▸ **Records taken from a dataset**:
====

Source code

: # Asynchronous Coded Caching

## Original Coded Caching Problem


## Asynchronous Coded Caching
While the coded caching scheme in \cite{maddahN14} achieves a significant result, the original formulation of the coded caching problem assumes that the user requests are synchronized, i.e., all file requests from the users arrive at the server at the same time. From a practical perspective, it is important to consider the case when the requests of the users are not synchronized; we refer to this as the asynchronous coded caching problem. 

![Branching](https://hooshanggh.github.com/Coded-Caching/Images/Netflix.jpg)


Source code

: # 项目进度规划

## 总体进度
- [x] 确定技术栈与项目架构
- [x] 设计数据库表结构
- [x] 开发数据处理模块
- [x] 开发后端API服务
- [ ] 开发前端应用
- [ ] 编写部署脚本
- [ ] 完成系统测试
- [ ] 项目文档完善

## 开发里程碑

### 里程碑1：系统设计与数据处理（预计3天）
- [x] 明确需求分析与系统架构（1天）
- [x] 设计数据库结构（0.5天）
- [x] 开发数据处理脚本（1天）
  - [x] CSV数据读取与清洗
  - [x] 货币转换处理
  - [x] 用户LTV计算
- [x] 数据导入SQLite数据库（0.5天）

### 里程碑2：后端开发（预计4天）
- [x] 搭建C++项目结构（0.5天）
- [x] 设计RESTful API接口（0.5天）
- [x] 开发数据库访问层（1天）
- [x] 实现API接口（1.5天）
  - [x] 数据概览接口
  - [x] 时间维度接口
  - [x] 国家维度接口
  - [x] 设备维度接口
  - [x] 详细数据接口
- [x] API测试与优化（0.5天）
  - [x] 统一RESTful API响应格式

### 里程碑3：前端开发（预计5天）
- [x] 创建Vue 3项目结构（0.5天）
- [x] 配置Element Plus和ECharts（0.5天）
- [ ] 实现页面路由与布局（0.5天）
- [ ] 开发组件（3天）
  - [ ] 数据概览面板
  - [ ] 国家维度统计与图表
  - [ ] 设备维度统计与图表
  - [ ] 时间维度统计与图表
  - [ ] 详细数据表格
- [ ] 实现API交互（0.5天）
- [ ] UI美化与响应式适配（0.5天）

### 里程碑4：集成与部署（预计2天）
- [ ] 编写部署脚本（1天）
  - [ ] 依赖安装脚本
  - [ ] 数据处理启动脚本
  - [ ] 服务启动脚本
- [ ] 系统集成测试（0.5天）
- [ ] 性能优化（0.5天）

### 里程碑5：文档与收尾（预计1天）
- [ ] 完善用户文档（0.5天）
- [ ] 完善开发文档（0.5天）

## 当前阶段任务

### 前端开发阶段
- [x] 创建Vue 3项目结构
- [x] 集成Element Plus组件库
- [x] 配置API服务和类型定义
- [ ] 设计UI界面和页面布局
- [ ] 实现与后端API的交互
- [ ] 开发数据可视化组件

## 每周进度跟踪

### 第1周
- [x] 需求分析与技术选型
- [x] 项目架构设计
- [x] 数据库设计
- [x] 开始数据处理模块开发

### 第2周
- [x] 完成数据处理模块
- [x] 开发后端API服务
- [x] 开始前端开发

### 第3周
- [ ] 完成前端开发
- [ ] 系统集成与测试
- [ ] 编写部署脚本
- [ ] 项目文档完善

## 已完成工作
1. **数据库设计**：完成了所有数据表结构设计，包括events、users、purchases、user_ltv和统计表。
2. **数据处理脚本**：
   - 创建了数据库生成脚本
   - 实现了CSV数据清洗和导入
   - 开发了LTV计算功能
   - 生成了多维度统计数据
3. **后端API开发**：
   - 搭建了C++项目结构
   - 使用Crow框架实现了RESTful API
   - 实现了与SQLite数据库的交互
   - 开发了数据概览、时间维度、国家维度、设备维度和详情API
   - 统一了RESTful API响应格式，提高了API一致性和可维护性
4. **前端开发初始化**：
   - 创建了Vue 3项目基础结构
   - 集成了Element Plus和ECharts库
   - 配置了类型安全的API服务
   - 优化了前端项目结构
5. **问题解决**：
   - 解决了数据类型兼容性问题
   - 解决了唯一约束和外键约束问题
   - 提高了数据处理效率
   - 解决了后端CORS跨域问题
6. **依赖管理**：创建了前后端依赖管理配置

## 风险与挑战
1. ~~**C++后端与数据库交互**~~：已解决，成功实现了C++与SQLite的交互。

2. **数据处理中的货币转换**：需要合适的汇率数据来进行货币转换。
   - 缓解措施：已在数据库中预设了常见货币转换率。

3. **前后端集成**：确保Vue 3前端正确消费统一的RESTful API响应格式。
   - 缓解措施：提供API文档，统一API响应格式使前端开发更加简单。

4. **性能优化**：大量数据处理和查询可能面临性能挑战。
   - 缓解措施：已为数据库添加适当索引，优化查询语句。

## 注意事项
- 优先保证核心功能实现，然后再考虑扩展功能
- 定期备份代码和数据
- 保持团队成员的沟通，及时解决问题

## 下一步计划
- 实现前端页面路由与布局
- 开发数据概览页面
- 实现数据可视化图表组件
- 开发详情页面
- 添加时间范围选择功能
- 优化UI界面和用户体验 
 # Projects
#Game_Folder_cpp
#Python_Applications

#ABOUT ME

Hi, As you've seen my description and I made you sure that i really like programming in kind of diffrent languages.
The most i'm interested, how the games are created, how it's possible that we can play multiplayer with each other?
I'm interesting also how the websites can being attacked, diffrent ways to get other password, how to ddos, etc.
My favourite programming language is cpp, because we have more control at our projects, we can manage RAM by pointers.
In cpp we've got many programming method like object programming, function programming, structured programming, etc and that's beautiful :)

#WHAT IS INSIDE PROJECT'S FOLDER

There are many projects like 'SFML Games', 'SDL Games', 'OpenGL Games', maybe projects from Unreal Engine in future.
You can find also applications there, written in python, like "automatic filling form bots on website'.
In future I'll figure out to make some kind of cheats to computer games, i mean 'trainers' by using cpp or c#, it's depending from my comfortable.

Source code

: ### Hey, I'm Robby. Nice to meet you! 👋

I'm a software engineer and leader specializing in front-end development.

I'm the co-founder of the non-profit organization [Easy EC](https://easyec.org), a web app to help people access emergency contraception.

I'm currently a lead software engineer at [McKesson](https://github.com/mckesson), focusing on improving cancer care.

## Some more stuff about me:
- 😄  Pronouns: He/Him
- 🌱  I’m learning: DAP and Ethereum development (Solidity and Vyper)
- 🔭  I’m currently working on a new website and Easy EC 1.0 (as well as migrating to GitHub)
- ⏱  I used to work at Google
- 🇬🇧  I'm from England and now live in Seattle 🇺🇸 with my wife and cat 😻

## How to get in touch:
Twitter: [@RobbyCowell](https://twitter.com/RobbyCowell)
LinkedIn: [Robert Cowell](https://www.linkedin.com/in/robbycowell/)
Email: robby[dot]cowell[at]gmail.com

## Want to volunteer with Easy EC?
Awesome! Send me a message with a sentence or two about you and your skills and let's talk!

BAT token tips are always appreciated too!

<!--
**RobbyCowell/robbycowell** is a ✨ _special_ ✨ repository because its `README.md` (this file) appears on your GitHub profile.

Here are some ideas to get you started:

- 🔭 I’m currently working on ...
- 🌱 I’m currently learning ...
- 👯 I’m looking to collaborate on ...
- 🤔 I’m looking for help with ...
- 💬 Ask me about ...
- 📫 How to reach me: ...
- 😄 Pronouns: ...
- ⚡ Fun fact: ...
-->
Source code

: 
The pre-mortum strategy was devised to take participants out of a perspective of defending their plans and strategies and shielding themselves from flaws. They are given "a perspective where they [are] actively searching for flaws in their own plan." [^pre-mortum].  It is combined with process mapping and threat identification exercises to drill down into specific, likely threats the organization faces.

====

▸ **TO-DO ITEM**: Copy the lines from the one containing "2. **数据处理中的货币转换**：需要合适的汇率数据来进行货币转换。" through the one containing "- 保持团队成员的沟通，及时解决问题", replacing every "缓解措施" with "应对措施" and changing nothing else.

▸ **TASK ANSWER**:
2. **数据处理中的货币转换**：需要合适的汇率数据来进行货币转换。
   - 应对措施：已在数据库中预设了常见货币转换率。

3. **前后端集成**：确保Vue 3前端正确消费统一的RESTful API响应格式。
   - 应对措施：提供API文档，统一API响应格式使前端开发更加简单。

4. **性能优化**：大量数据处理和查询可能面临性能挑战。
   - 应对措施：已为数据库添加适当索引，优化查询语句。

## 注意事项
- 优先保证核心功能实现，然后再考虑扩展功能
- 定期备份代码和数据
- 保持团队成员的沟通，及时解决问题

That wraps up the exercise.